_Что сделать_
Перепечатайте без изменений часть приведенного ниже текста о Томасе Манне: начните с места, где стоят слова «Манн еще поменяет», и остановитесь после слов «культуры и языка.».

Томас Манн – великий писатель и очень умный человек с обостренным нравственным чувством. Но и он метался между любовью к Германии и ненавистью к тому режиму, который был установлен в стране на двенадцать лет и лишил его родины. Манн спорил со своими корреспондентами и даже с самим собой – причем в связи с теми же сюжетами, которые возникают в дискуссиях сегодня.
Отмена культуры и языка
В ноябре 1938-го, уже находясь в Штатах, куда он переехал, приняв приглашение Принстонского университета (точно так же, как сегодня выручают некоторых, но очень немногих scholars at risk, “ученых в опасности”), Манн отвечает на письмо профессора германистики одного из американских колледжей Анны Джейкобсон. Ее студентки отказывались изучать культуру и язык страны, которая несла миру человеконенавистнические идеологию и войну. “Америке делает честь, что это отвращение и возмущение здесь так сильны”, – начинает ответное письмо писатель. Однако замечает, что отвращение к политическому режиму не следует переносить на немецкую культуру, которая “тут совсем ни при чем”.
Манн еще поменяет свою точку зрения, но пока разъясняет: “Не надо же забывать, что большая часть немецкого народа живет в вынужденно немой и мучительной оппозиции к национал-социалистическому режиму и что ужасные преступления, происшедшие там в последние недели, отнюдь нельзя считать делом рук народа”. Антисемитизм – “дело исключительно правящей верхушки”. Западноевропейские державы проводили близорукую политику по отношению к национал-социалистическому режиму и развязали ему руки. Немецкая же культура – одна из самых богатых и значительных в мире, и, когда немецкий народ “покончит” со своими правителями, которые позорят его, эта культура еще принесет свои плоды. “Ужасы нашей растерянной современности” – не повод отказываться от изучения культуры и языка.

_Показанные данные_
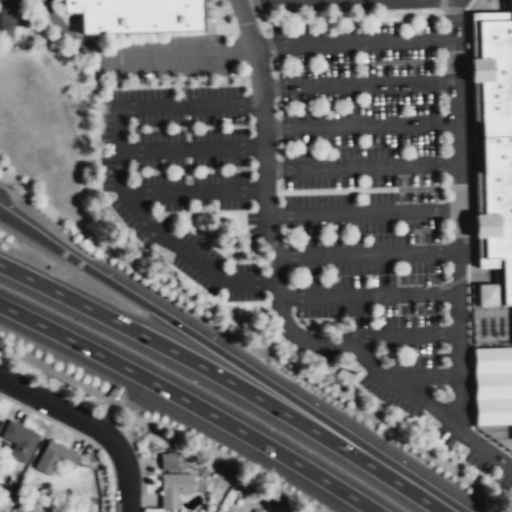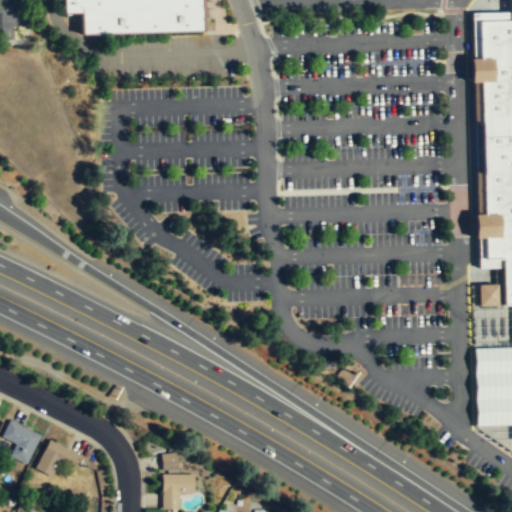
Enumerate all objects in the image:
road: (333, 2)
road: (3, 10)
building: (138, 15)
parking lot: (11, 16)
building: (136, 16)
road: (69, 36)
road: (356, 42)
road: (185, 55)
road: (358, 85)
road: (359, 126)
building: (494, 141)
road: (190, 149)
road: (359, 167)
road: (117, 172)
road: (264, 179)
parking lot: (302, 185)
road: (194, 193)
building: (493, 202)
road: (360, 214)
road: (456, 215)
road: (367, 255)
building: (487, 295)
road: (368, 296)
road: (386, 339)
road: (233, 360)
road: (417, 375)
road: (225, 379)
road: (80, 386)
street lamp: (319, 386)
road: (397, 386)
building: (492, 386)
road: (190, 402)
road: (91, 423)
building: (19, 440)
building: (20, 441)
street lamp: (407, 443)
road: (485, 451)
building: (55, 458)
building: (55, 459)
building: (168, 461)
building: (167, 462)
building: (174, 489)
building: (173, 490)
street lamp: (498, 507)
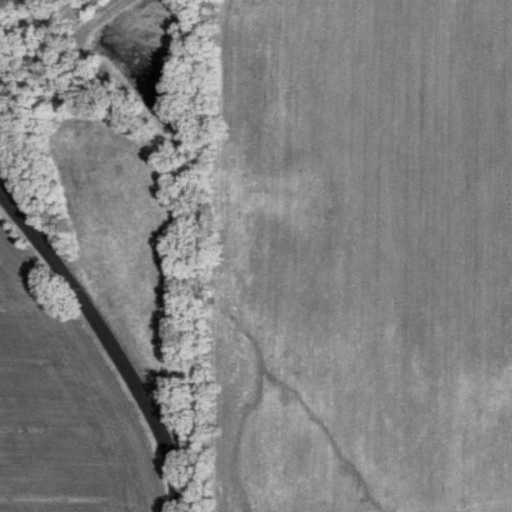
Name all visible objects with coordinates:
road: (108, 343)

_Результат_
Манн еще поменяет свою точку зрения, но пока разъясняет: “Не надо же забывать, что большая часть немецкого народа живет в вынужденно немой и мучительной оппозиции к национал-социалистическому режиму и что ужасные преступления, происшедшие там в последние недели, отнюдь нельзя считать делом рук народа”. Антисемитизм – “дело исключительно правящей верхушки”. Западноевропейские державы проводили близорукую политику по отношению к национал-социалистическому режиму и развязали ему руки. Немецкая же культура – одна из самых богатых и значительных в мире, и, когда немецкий народ “покончит” со своими правителями, которые позорят его, эта культура еще принесет свои плоды. “Ужасы нашей растерянной современности” – не повод отказываться от изучения культуры и языка.